ADR-0002 — EduQueue — multi-provider email failover (AWS SES → Azure CS → CF Worker)

Context

EduQueue runs the email-routine and notification path for UIU's student platform. Outbound email is the single most visible failure mode — a missed routine is a missed exam day. Relying on one provider has bitten us twice: an AWS SES throughput-quota cap during enrollment week, and an Azure regional outage.

Decision

Multi-provider failover chain, ordered by cost-then-latency:

AWS SES — primary. Cheapest, fastest for our region, well-instrumented.
Azure Communication Services — secondary. Different control plane, different DNS, different physical region.
Custom Cloudflare Worker relay — tertiary. Synthetic HTTP relay we control end-to-end, sized to handle critical-path-only traffic if the first two are simultaneously degraded.

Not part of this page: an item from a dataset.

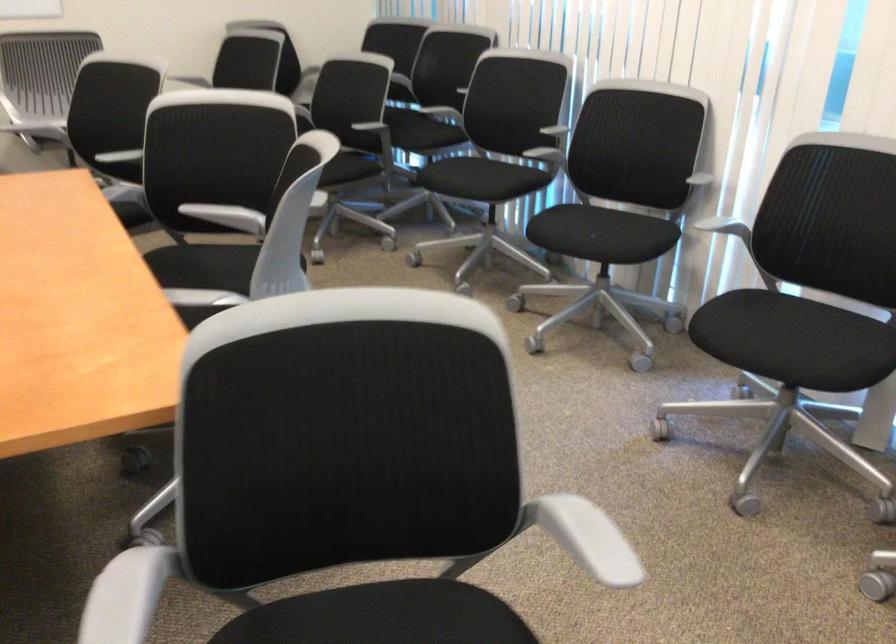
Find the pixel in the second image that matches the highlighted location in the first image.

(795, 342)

Every send is wrapped in an Asynq task with retries bound to the chain depth. The EmailEvent append-only table records every attempt, every provider, every status — so we can replay the chain after the fact.

Consequences

Positive:

Provider outages stay invisible to students. The recovery path runs in seconds, not in a deploy.
Replay-ability — we know exactly which provider delivered which message and can prove it without a vendor support ticket.
Cost stays close to the AWS-SES-only baseline because the fallbacks only carry traffic during incidents.

Negative:

Three sender domains to keep SPF / DKIM / DMARC aligned on. Adds calendar overhead.
The CF Worker relay is a custom thing we own. It needs its own observability + rotation, not just provider dashboards.
The fallback chain hides slow-but-not-failed providers. We added a per-provider latency budget on top to surface those.